Dataset excerpts:
★ ★ ★
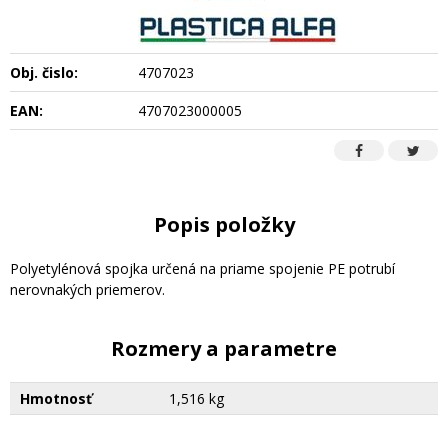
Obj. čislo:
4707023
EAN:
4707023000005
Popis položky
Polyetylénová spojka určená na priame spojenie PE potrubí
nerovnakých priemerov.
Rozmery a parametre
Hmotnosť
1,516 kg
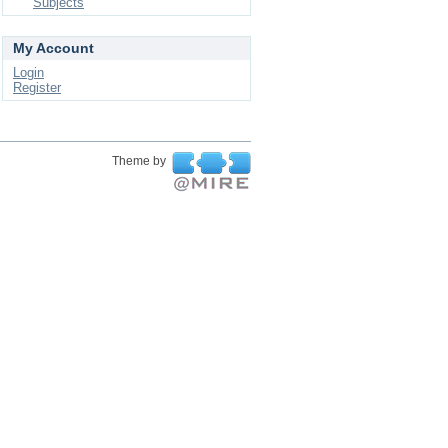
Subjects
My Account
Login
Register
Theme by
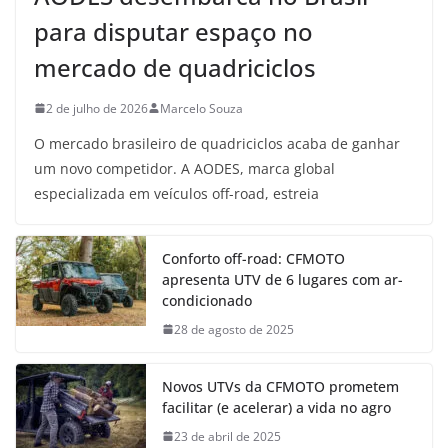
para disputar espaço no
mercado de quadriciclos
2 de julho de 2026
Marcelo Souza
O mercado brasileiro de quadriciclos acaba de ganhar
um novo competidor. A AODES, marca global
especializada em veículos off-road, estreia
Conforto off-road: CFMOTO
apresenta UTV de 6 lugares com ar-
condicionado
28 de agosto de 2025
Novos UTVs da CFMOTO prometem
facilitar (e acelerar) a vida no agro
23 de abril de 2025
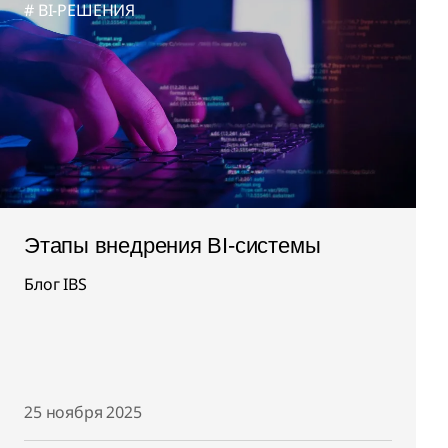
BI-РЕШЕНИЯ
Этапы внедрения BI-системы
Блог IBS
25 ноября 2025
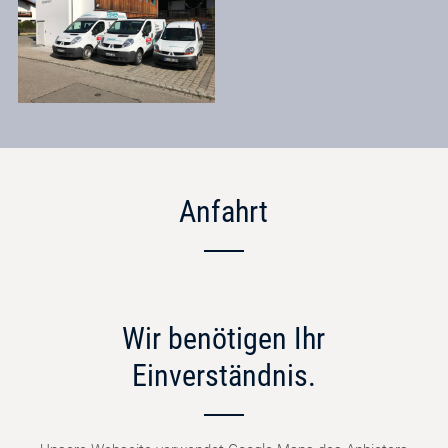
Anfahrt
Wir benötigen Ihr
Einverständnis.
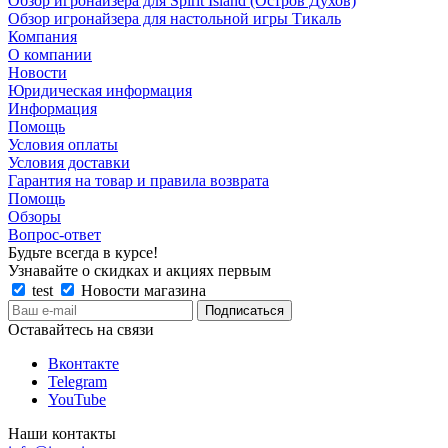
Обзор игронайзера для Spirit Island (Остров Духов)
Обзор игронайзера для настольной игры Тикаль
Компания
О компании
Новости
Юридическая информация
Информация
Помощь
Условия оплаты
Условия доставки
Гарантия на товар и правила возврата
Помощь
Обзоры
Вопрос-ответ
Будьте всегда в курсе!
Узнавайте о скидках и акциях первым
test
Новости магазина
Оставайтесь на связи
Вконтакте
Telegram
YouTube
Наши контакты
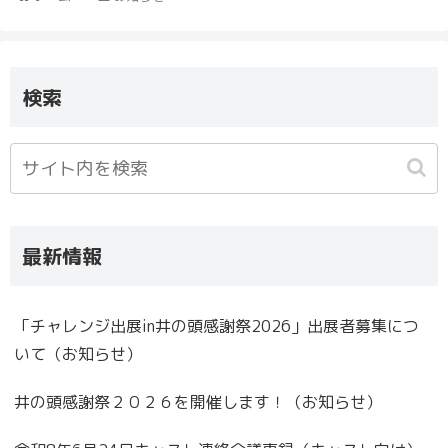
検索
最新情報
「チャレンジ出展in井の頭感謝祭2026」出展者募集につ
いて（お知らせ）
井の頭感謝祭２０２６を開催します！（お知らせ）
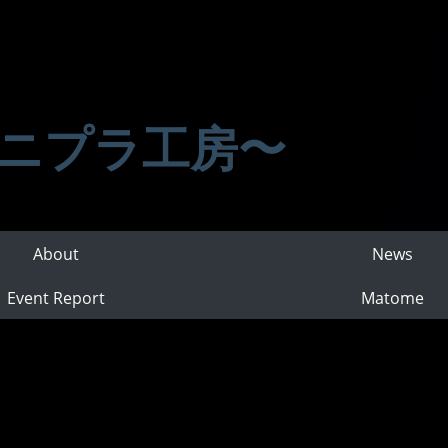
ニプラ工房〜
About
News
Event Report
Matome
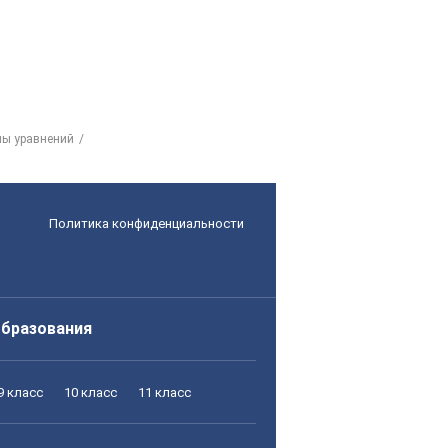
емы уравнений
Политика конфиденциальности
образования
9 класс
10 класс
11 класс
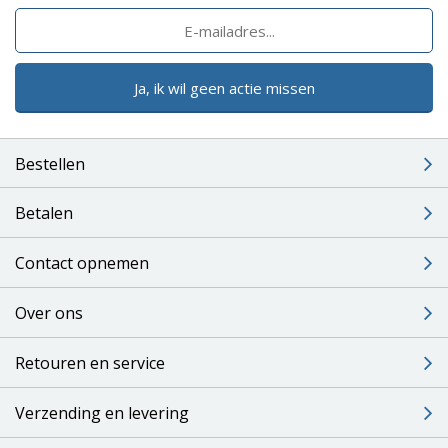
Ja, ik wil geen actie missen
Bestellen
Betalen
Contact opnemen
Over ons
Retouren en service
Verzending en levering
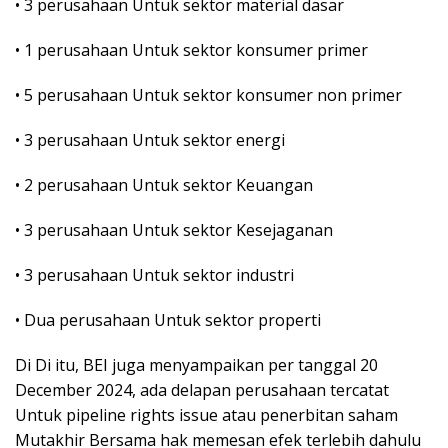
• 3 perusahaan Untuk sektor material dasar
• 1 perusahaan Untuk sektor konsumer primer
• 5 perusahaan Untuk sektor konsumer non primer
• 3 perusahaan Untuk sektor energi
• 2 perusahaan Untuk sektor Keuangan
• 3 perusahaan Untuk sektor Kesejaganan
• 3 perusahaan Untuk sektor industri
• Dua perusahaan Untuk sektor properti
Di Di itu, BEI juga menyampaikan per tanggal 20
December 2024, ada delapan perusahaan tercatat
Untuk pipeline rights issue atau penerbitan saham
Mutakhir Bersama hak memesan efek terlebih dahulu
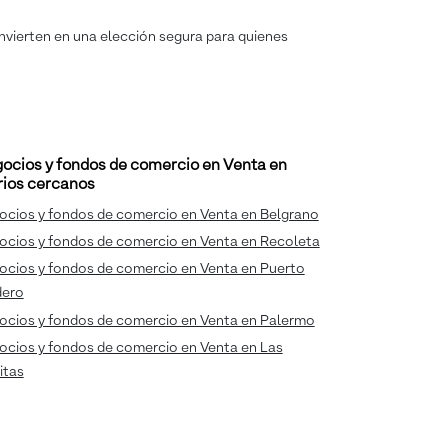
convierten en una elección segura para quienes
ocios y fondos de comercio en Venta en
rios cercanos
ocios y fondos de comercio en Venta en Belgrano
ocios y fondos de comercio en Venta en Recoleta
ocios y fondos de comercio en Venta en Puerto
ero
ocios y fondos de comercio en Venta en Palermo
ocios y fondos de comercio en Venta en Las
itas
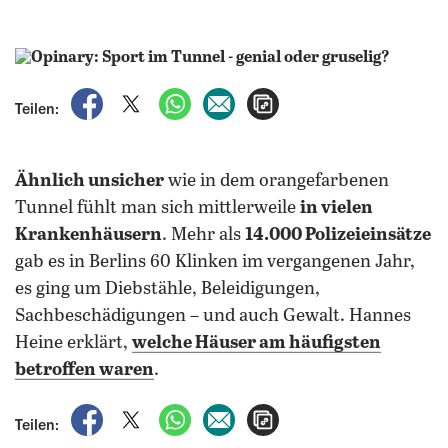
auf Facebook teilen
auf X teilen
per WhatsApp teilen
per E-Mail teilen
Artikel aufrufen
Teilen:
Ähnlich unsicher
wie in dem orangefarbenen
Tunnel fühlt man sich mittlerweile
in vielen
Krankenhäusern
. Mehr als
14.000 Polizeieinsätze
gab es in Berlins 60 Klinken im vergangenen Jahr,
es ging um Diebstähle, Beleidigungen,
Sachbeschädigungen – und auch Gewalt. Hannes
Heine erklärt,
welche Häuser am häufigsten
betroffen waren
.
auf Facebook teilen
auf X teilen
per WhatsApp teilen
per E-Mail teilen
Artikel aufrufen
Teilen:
★ ★ ★
Print the data again word for word, pictures excluded.

Obj. čislo:
4707023
EAN:
4707023000005
Popis položky
Polyetylénová spojka určená na priame spojenie PE potrubí
nerovnakých priemerov.
Rozmery a parametre
Hmotnosť
1,516 kg
Subjects
My Account
Login
Register
Theme by
para disputar espaço no
mercado de quadriciclos
2 de julho de 2026
Marcelo Souza
O mercado brasileiro de quadriciclos acaba de ganhar
um novo competidor. A AODES, marca global
especializada em veículos off-road, estreia
Conforto off-road: CFMOTO
apresenta UTV de 6 lugares com ar-
condicionado
28 de agosto de 2025
Novos UTVs da CFMOTO prometem
facilitar (e acelerar) a vida no agro
23 de abril de 2025
BI-РЕШЕНИЯ
Этапы внедрения BI-системы
Блог IBS
25 ноября 2025
Anfahrt
Wir benötigen Ihr
Einverständnis.
Обзор игронайзера для Spirit Island (Остров Духов)
Обзор игронайзера для настольной игры Тикаль
Компания
О компании
Новости
Юридическая информация
Информация
Помощь
Условия оплаты
Условия доставки
Гарантия на товар и правила возврата
Помощь
Обзоры
Вопрос-ответ
Будьте всегда в курсе!
Узнавайте о скидках и акциях первым
test
Новости магазина
Оставайтесь на связи
Вконтакте
Telegram
YouTube
Наши контакты
検索
最新情報
「チャレンジ出展in井の頭感謝祭2026」出展者募集につ
いて（お知らせ）
井の頭感謝祭２０２６を開催します！（お知らせ）
ニプラ工房〜
About
News
Event Report
Matome
емы уравнений
Политика конфиденциальности
образования
9 класс
10 класс
11 класс
Ja, ik wil geen actie missen
Bestellen
Betalen
Contact opnemen
Over ons
Retouren en service
Verzending en levering
• 3 perusahaan Untuk sektor material dasar
• 1 perusahaan Untuk sektor konsumer primer
• 5 perusahaan Untuk sektor konsumer non primer
• 3 perusahaan Untuk sektor energi
• 2 perusahaan Untuk sektor Keuangan
• 3 perusahaan Untuk sektor Kesejaganan
• 3 perusahaan Untuk sektor industri
• Dua perusahaan Untuk sektor properti
Di Di itu, BEI juga menyampaikan per tanggal 20
December 2024, ada delapan perusahaan tercatat
Untuk pipeline rights issue atau penerbitan saham
Mutakhir Bersama hak memesan efek terlebih dahulu
convierten en una elección segura para quienes
ocios y fondos de comercio en Venta en
rios cercanos
ocios y fondos de comercio en Venta en Belgrano
ocios y fondos de comercio en Venta en Recoleta
ocios y fondos de comercio en Venta en Puerto
ero
ocios y fondos de comercio en Venta en Palermo
ocios y fondos de comercio en Venta en Las
itas
auf Facebook teilen
auf X teilen
per WhatsApp teilen
per E-Mail teilen
Artikel aufrufen
Teilen:
Ähnlich unsicher
wie in dem orangefarbenen
Tunnel fühlt man sich mittlerweile
in vielen
Krankenhäusern
. Mehr als
14.000 Polizeieinsätze
gab es in Berlins 60 Klinken im vergangenen Jahr,
es ging um Diebstähle, Beleidigungen,
Sachbeschädigungen – und auch Gewalt. Hannes
Heine erklärt,
welche Häuser am häufigsten
betroffen waren
.
auf Facebook teilen
auf X teilen
per WhatsApp teilen
per E-Mail teilen
Artikel aufrufen
Teilen:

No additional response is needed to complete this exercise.